**What this task involves**
Report, word for word, every line of the material that contains "accuracy".

Start of Provided data

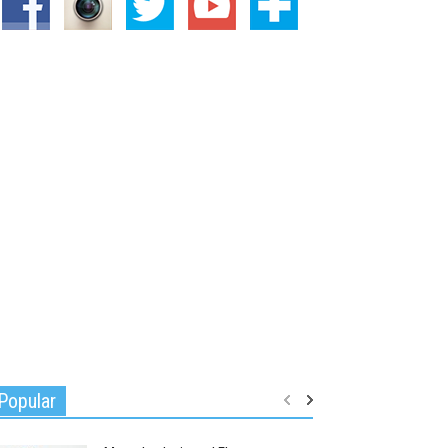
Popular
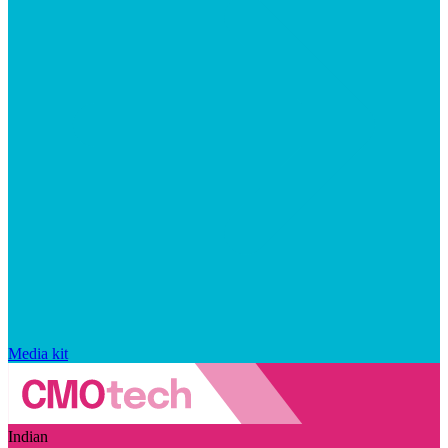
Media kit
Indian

End of Provided data
Start of Provided data

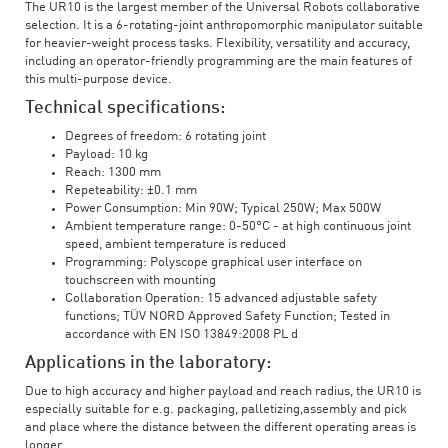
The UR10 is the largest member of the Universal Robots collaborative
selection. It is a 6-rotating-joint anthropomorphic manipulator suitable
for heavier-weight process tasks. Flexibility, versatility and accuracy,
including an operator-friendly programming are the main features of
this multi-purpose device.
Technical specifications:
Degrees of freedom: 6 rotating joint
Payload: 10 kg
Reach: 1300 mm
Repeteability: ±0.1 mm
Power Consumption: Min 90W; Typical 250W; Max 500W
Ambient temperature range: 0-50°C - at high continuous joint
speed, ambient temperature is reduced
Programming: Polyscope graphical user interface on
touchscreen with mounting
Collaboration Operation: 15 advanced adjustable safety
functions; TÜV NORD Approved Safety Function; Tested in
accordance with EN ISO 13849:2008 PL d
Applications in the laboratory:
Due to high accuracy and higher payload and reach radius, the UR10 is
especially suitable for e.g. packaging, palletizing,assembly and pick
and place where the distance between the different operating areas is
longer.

End of Provided data

**Result of the exercise**
for heavier-weight process tasks. Flexibility, versatility and accuracy,
Due to high accuracy and higher payload and reach radius, the UR10 is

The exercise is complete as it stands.